Бондарь подумал и сказал:

– Ничего будто.

– Ведь он добрый.

– Да, он худа не делал. Рассказывать, бывало, когда что зачнет про Филарета Милостивого либо про другое что, то все на доброту сворачивает и против богачества складно говорит. Ребята его много которые слушали.

– И что же: нравилось им?

– Ничего. Тоже другой раз и смешно сделает.

– А что же бывает смешно?

– А вот, например, говорит-говорит про Божество, да вдруг – про господ. Возьмет горсть гороху, выберет что ни самые ядреные гороховины, да и рассажает их по свитке: «Вот это, говорит, самый на́больший – король; а это, поменьше, – его министры с князьями; а это, еще поменьше, – баре, да купцы, да попы толстопузые; а вот это, – на горсть-то показывает, – это, говорит, мы, гречкосеи». Да как этими гречкосеями-то во всех в принцев и в попов толстопузых шарахнет: все и сровняется. Куча станет. Ну, ребята, известно, смеются. Покажи, просят, опять эту комедию.

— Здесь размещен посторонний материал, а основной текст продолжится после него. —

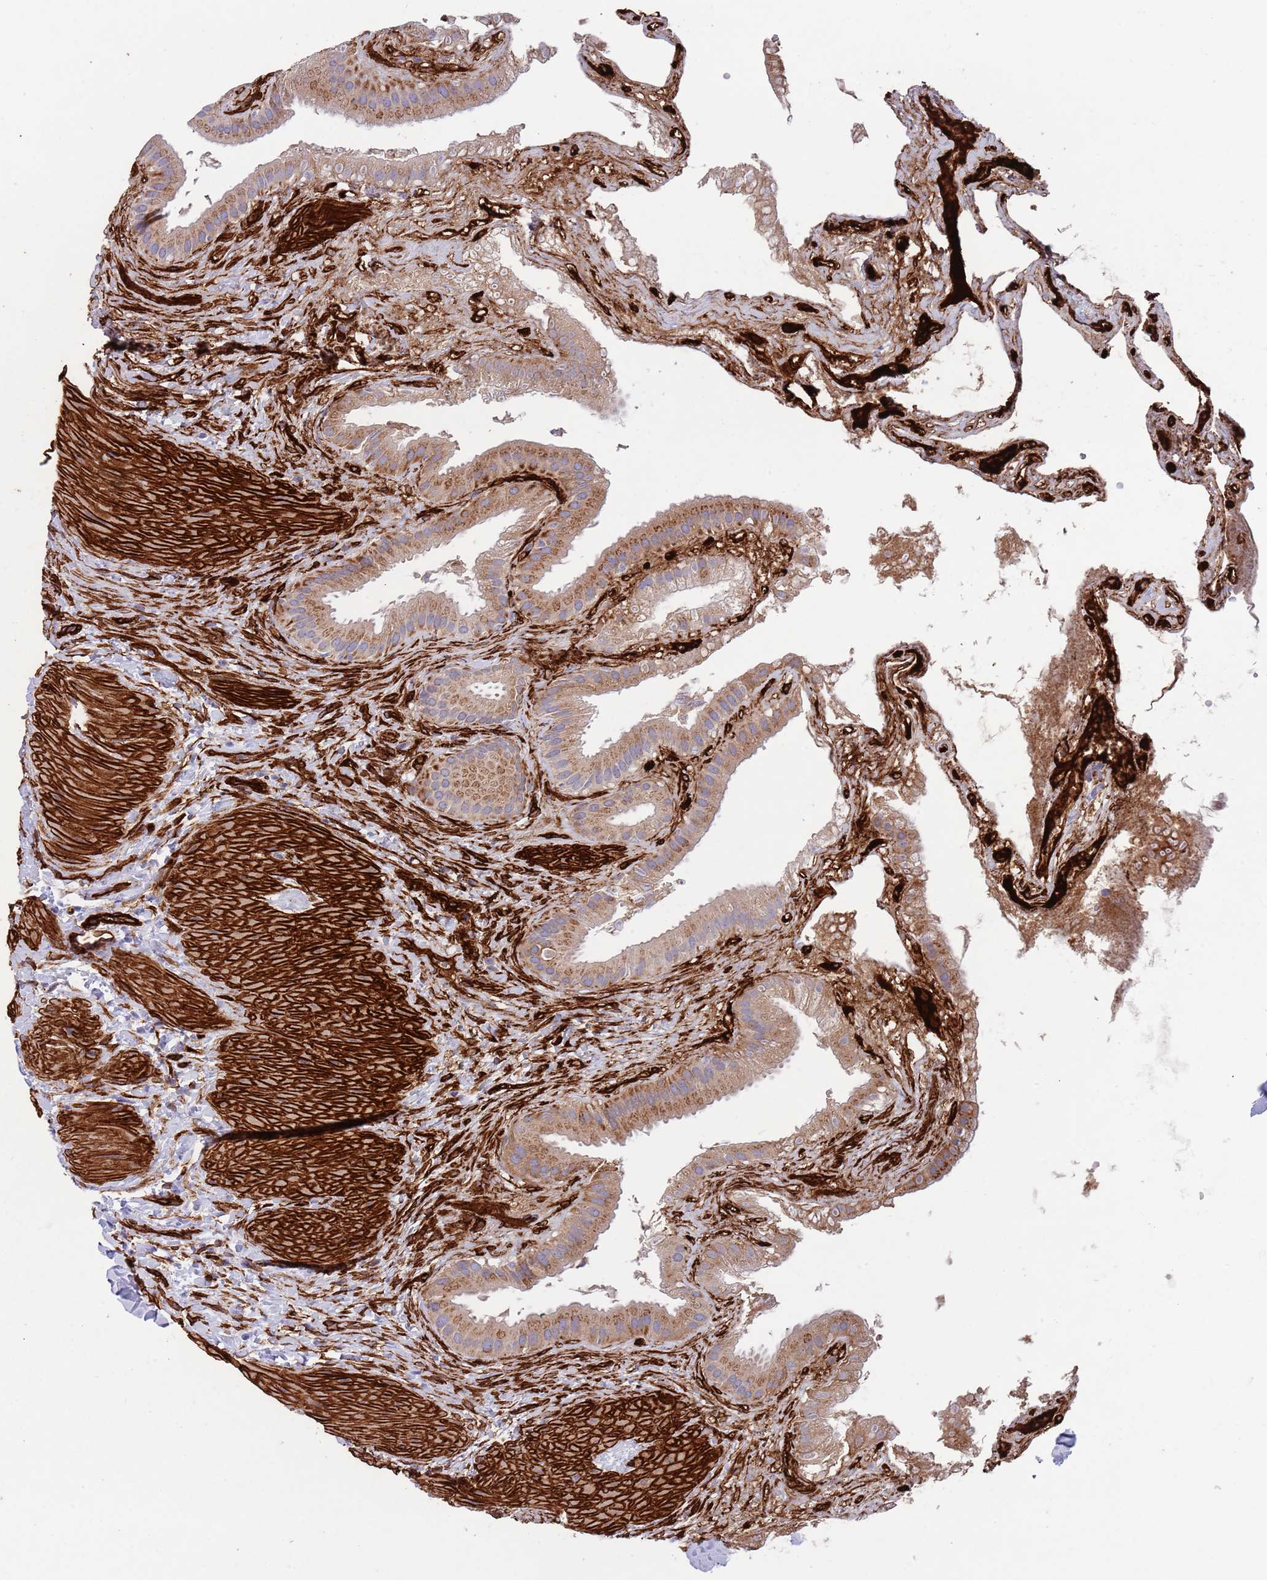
{"staining": {"intensity": "moderate", "quantity": ">75%", "location": "cytoplasmic/membranous"}, "tissue": "gallbladder", "cell_type": "Glandular cells", "image_type": "normal", "snomed": [{"axis": "morphology", "description": "Normal tissue, NOS"}, {"axis": "topography", "description": "Gallbladder"}], "caption": "Immunohistochemical staining of benign gallbladder exhibits >75% levels of moderate cytoplasmic/membranous protein staining in about >75% of glandular cells.", "gene": "CAV2", "patient": {"sex": "male", "age": 55}}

– Это он так, известно, дурашен, – подсказал другой.

Оставалось молчать.

– А из каких он будет? Не из комедиантов? – спросил второй бондарь.

– С чего это вы выдумали?

– Народ так-то баил. Миронка, что ли, сказывал.

Миронка был маленький, вертлявый мужик, давно разъезжающий с Александром Ивановичем. Он слыл за певца, сказочника и балагура. В самом деле, он иногда выдумывал нелепые утки и мастерски распускал их между простодушным народом и наслаждался плодами своей изобретательности. Очевидно было, что Василий Петрович, сделавшись загадкою для ребят, рубивших лес, сделался и предметом толков, а Миронка воспользовался этим обстоятельством и сделал из моего героя отставного комедианта.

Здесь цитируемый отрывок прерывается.